CS: You can just explain to them that one of the big problems in cancer is that even within one patient it may be multiple versions of the disease going on at once and so we've got these tumor cells that have genetic differences. And that creates a major treatment challenge because you're trying to treat maybe two, three, or more different tumor cells coexisting in the same patient. It's really important for us to understand how these tumor cells evolved under drug treatment. I think you can just say ‘evolve under drug treatment’ because that is intuitive. You are not really invoking some kind of evolution as a worldview but you're putting it in there as something that happens. People will understand that treatments that work for a while stopped working and the reason is because the tumor cells are evolving under the treatment.
JJ: And that’s why I think evolutionary medicine could be a powerful tool for science outreach. These treatments work because evolution is true. And sometimes they don’t work because of evolution.

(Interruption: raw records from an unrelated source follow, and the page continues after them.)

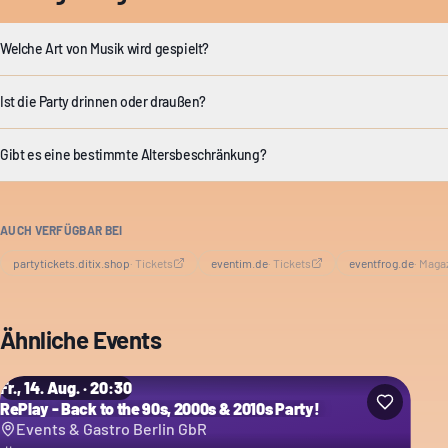
Welche Art von Musik wird gespielt?
Ist die Party drinnen oder draußen?
Gibt es eine bestimmte Altersbeschränkung?
AUCH VERFÜGBAR BEI
partytickets.ditix.shop
·
Tickets
eventim.de
·
Tickets
eventfrog.de
·
Maga
Ähnliche Events
Fr., 14. Aug. · 20:30
RePlay - Back to the 90s, 2000s & 2010s Party!
Events & Gastro Berlin GbR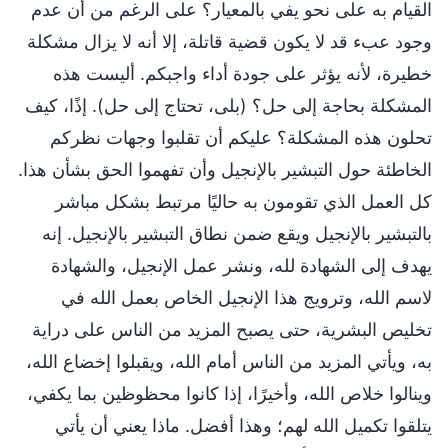
القيام به على نحو يفي بالمعيار؟ على الرغم من أن عدم
وجود عبء قد لا يكون قضية قاتلة، إلا أنه لا يزال مشكلة
خطيرة، لأنه يؤثر على جودة أداء واجبكم. أليست هذه
المشكلة بحاجة إلى حل؟ (بلى، تحتاج إلى حل). إذًا، كيف
تحلون هذه المشكلة؟ عليكم أن تقلبوا وجهات نظركم
الخاطئة حول التبشير بالإنجيل وأن تفهموا الحق بشأن هذا.
كل العمل الذي تقومون به حاليًا مرتبط بشكل مباشر
بالتبشير بالإنجيل ويقع ضمن نطاق التبشير بالإنجيل. إنه
يهدف إلى الشهادة لله، ونشر عمل الإنجيل، والشهادة
لاسم الله، وترويج هذا الإنجيل الخاص بعمل الله في
تخليص البشرية، حتى يصبح المزيد من الناس على دراية
به، ويأتي المزيد من الناس أمام الله، ويقبلوا إخضاع الله،
وينالوا خلاص الله، وأخيرًا، إذا كانوا محظوظين بما يكفي،
يتلقوا تكميل الله لهم؛ وهذا أفضل. ماذا يعني أن يأتي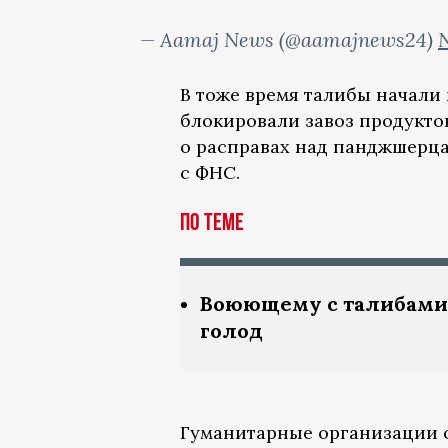
— Aamaj News (@aamajnews24)
N
В тоже время талибы начали 
блокировали завоз продукто
о расправах над панджшерца
с ФНС.
По теме
Воюющему с талибами
голод
Гуманитарные организации о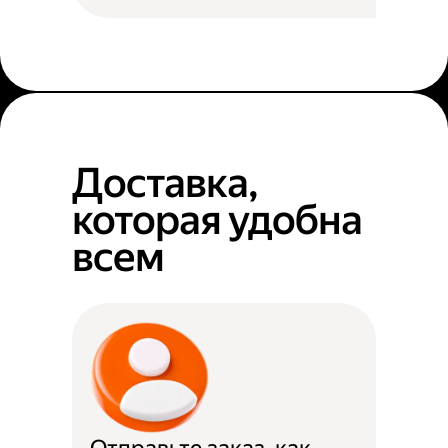
Доставка,
которая удобна
всем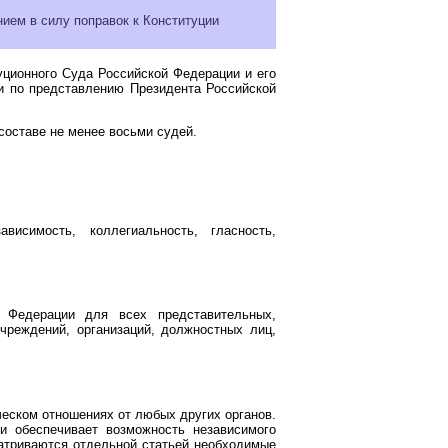
ием в силу поправок к Конституции
уционного Суда Российской Федерации и его
и по представлению Президента Российской
составе не менее восьми судей.
исимость, коллегиальность, гласность,
 Федерации для всех представительных,
учреждений, организаций, должностных лиц,
еском отношениях от любых других органов.
и обеспечивает возможность независимого
атриваются отдельной статьей необходимые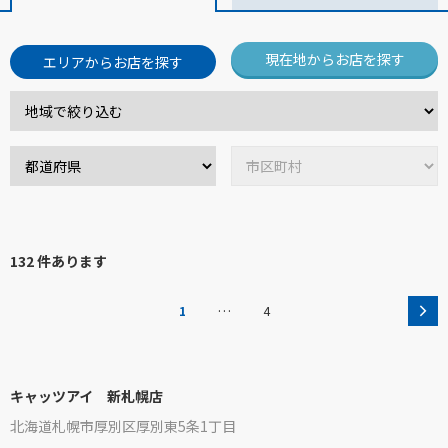
現在地からお店を探す
エリアからお店を探す
132 件あります
…
1
4
キャッツアイ 新札幌店
北海道札幌市厚別区厚別東5条1丁目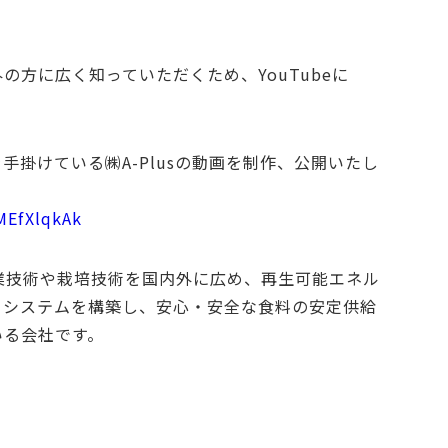
方に広く知っていただくため、YouTubeに
掛けている㈱A-Plusの動画を制作、公開いたし
MEfXlqkAk
工業技術や栽培技術を国内外に広め、再生可能エネル
るシステムを構築し、安心・安全な食料の安定供給
いる会社です。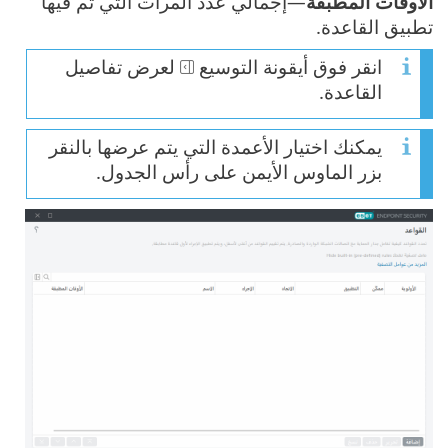
الأوقات المطبقة
—إجمالي عدد المرات التي تم فيها
تطبيق القاعدة.
انقر فوق أيقونة التوسيع
لعرض تفاصيل
القاعدة.
يمكنك اختيار الأعمدة التي يتم عرضها بالنقر
بزر الماوس الأيمن على رأس الجدول.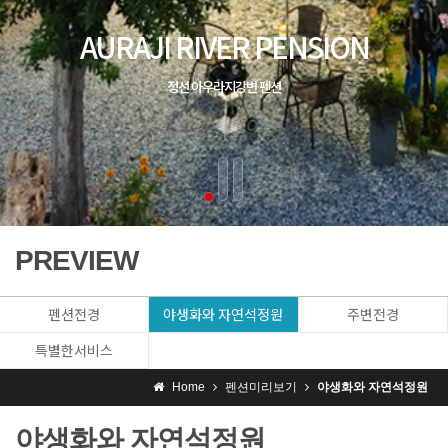
PREVIEW
펜션전경
야생화와 자연석정원
주변전경
특별한서비스
Home
펜션미리보기
야생화와 자연석정원
야생화와 자연석정원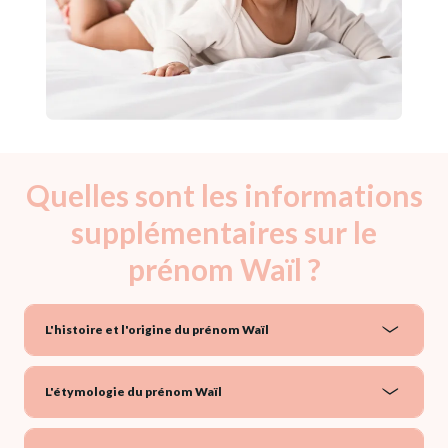
Quelles sont les informations
supplémentaires sur le
prénom Waïl ?
L'histoire et l'origine du prénom Waïl
L'étymologie du prénom Waïl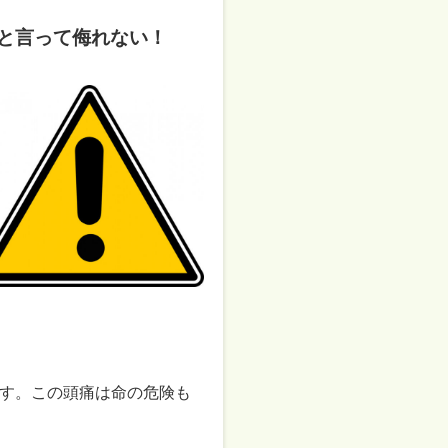
らと言って侮れない！
す。この頭痛は命の危険も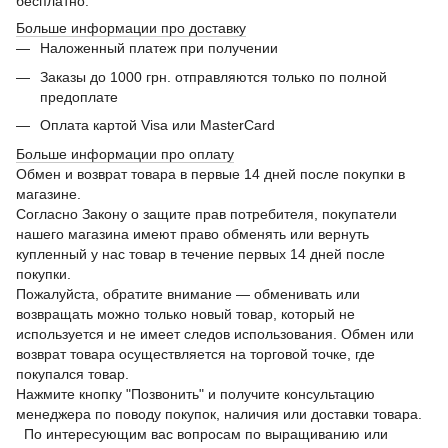
бесплатно.
Больше информации про доставку
Наложенный платеж при получении
Заказы до 1000 грн. отправляются только по полной
предоплате
Оплата картой Visa или MasterCard
Больше информации про оплату
Обмен и возврат товара в первые 14 дней после покупки в
магазине.
Согласно Закону о защите прав потребителя, покупатели
нашего магазина имеют право обменять или вернуть
купленный у нас товар в течение первых 14 дней после
покупки.
Пожалуйста, обратите внимание — обменивать или
возвращать можно только новый товар, который не
используется и не имеет следов использования. Обмен или
возврат товара осуществляется на торговой точке, где
покупался товар.
Нажмите кнопку "Позвонить" и получите консультацию
менеджера по поводу покупок, наличия или доставки товара.
По интересующим вас вопросам по выращиванию или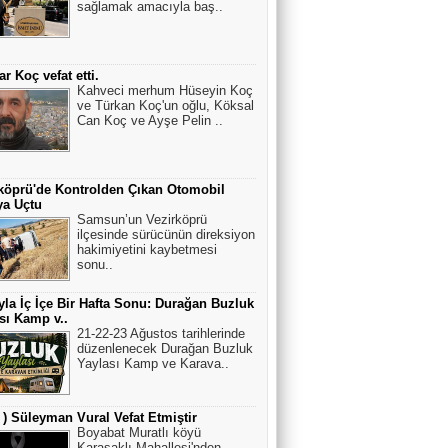
sağlamak amacıyla baş..
r Koç vefat etti.
Kahveci merhum Hüseyin Koç
ve Türkan Koç'un oğlu, Köksal
Can Koç ve Ayşe Pelin ..
köprü'de Kontrolden Çıkan Otomobil
ya Uçtu
Samsun’un Vezirköprü
ilçesinde sürücünün direksiyon
hakimiyetini kaybetmesi
sonu..
la İç İçe Bir Hafta Sonu: Durağan Buzluk
sı Kamp v..
21-22-23 Ağustos tarihlerinde
düzenlenecek Durağan Buzluk
Yaylası Kamp ve Karava..
ı ) Süleyman Vural Vefat Etmiştir
Boyabat Muratlı köyü
Karasaklı Mahallesi'nden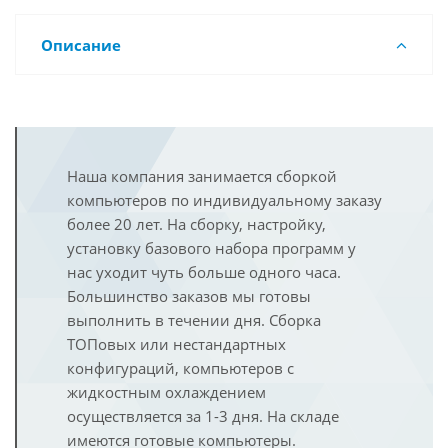
Описание
Наша компания занимается сборкой
компьютеров по индивидуальному заказу
более 20 лет. На сборку, настройку,
установку базового набора программ у
нас уходит чуть больше одного часа.
Большинство заказов мы готовы
выполнить в течении дня. Сборка
ТОПовых или нестандартных
конфигураций, компьютеров с
жидкостным охлаждением
осуществляется за 1-3 дня. На складе
имеются готовые компьютеры.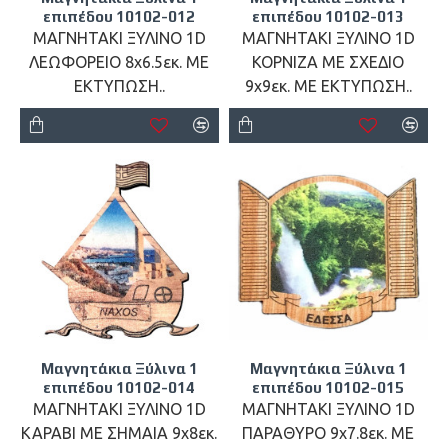
επιπέδου 10102-012
επιπέδου 10102-013
ΜΑΓΝΗΤΑΚΙ ΞΥΛΙΝΟ 1D
ΜΑΓΝΗΤΑΚΙ ΞΥΛΙΝΟ 1D
ΛΕΩΦΟΡΕΙΟ 8x6.5εκ. ΜΕ
ΚΟΡΝΙΖΑ ΜΕ ΣΧΕΔΙΟ
ΕΚΤΥΠΩΣΗ..
9x9εκ. ΜΕ ΕΚΤΥΠΩΣΗ..
Μαγνητάκια Ξύλινα 1
Μαγνητάκια Ξύλινα 1
επιπέδου 10102-014
επιπέδου 10102-015
ΜΑΓΝΗΤΑΚΙ ΞΥΛΙΝΟ 1D
ΜΑΓΝΗΤΑΚΙ ΞΥΛΙΝΟ 1D
ΚΑΡΑΒΙ ΜΕ ΣΗΜΑΙΑ 9x8εκ.
ΠΑΡΑΘΥΡΟ 9x7.8εκ. ΜΕ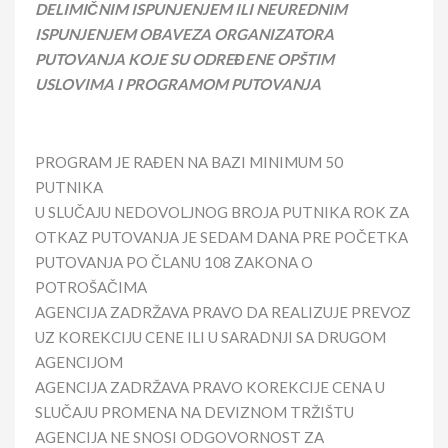
DELIMIČNIM ISPUNJENJEM ILI NEUREDNIM
ISPUNJENJEM OBAVEZA ORGANIZATORA
PUTOVANJA KOJE SU ODREĐENE OPŠTIM
USLOVIMA I PROGRAMOM PUTOVANJA
PROGRAM JE RAĐEN NA BAZI MINIMUM 50
PUTNIKA
U SLUČAJU NEDOVOLJNOG BROJA PUTNIKA ROK ZA
OTKAZ PUTOVANJA JE SEDAM DANA PRE POČETKA
PUTOVANJA PO ČLANU 108 ZAKONA O
POTROŠAČIMA
AGENCIJA ZADRŽAVA PRAVO DA REALIZUJE PREVOZ
UZ KOREKCIJU CENE ILI U SARADNJI SA DRUGOM
AGENCIJOM
AGENCIJA ZADRŽAVA PRAVO KOREKCIJE CENA U
SLUČAJU PROMENA NA DEVIZNOM TRŽIŠTU
AGENCIJA NE SNOSI ODGOVORNOST ZA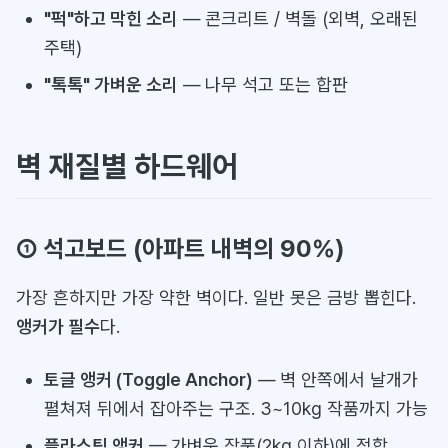
"퍽"하고 막힌 소리
— 콘크리트 / 벽돌 (외벽, 오래된
주택)
"톡톡" 가벼운 소리
— 나무 석고 또는 합판
벽 재질별 하드웨어
① 석고보드 (아파트 내벽의 90%)
가장 흔하지만 가장 약한 벽이다. 일반 못은 금방 뽑힌다.
앵커가 필수
다.
토글 앵커 (Toggle Anchor)
— 벽 안쪽에서 날개가
펼쳐져 뒤에서 잡아주는 구조. 3~10kg 작품까지 가능
플라스틱 앵커
— 가벼운 작품(2kg 이하)에 적합.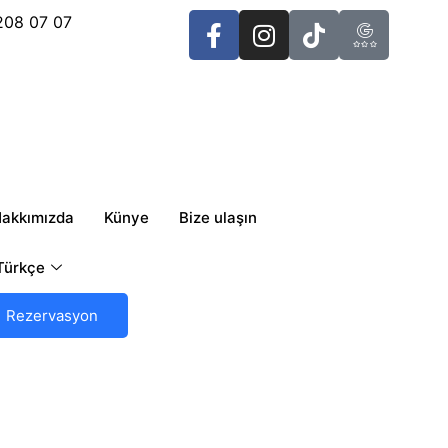
 208 07 07
akkımızda
Künye
Bize ulaşın
Türkçe
Rezervasyon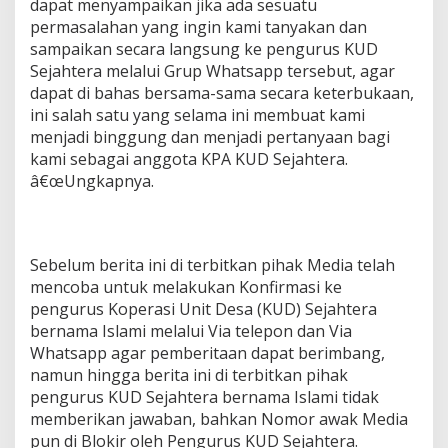
dapat menyampaikan jika ada sesuatu
permasalahan yang ingin kami tanyakan dan
sampaikan secara langsung ke pengurus KUD
Sejahtera melalui Grup Whatsapp tersebut, agar
dapat di bahas bersama-sama secara keterbukaan,
ini salah satu yang selama ini membuat kami
menjadi binggung dan menjadi pertanyaan bagi
kami sebagai anggota KPA KUD Sejahtera.
â€œUngkapnya.
Sebelum berita ini di terbitkan pihak Media telah
mencoba untuk melakukan Konfirmasi ke
pengurus Koperasi Unit Desa (KUD) Sejahtera
bernama Islami melalui Via telepon dan Via
Whatsapp agar pemberitaan dapat berimbang,
namun hingga berita ini di terbitkan pihak
pengurus KUD Sejahtera bernama Islami tidak
memberikan jawaban, bahkan Nomor awak Media
pun di Blokir oleh Pengurus KUD Sejahtera.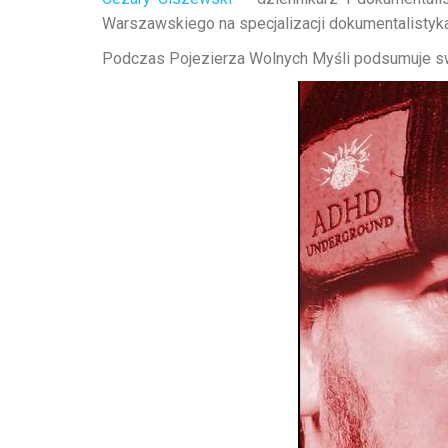
Warszawskiego na specjalizacji dokumentalistyka
Podczas Pojezierza Wolnych Myśli podsumuje s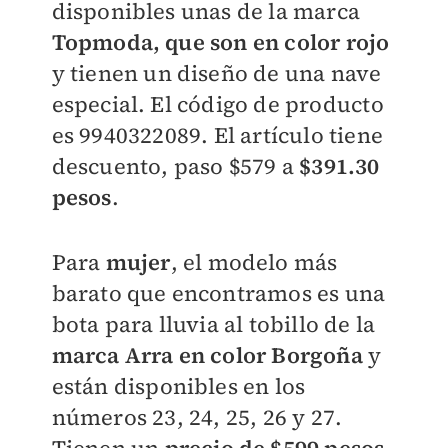
disponibles unas de la marca
Topmoda, que son en color rojo
y tienen un diseño de una nave
especial. El código de producto
es
9940322089. El artículo tiene
descuento, paso
$579 a
$391.30
pesos
.
Para
mujer
, el modelo más
barato que encontramos es una
b
ota para lluvia al tobillo de la
marca Arra en color Borgoña
y
están disponibles en los
números
23, 24, 25, 26 y 27.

CS: Right, And it happens in real time over the space of months to years in patients. They don’t have to imagine this unfolded over millions of years. Understanding the dynamics of how tumor cells evolve under treatment may give us insights into which treatments will work best in which order. If we understood more about how the tumor cells become resistant, how the drug is selecting for resistance, and the strategies that tumor cells use to become resistant, that's bound to inform treatment strategies and to help optimize them to create the longest possible remissions. You do drug A and then when it stops working. switch to drug B. But then the cells that become resistant to drug B may actually be sensitive again to A. Different cycles of treatment that you won't know until you understand how one strategy works in a context-dependent way.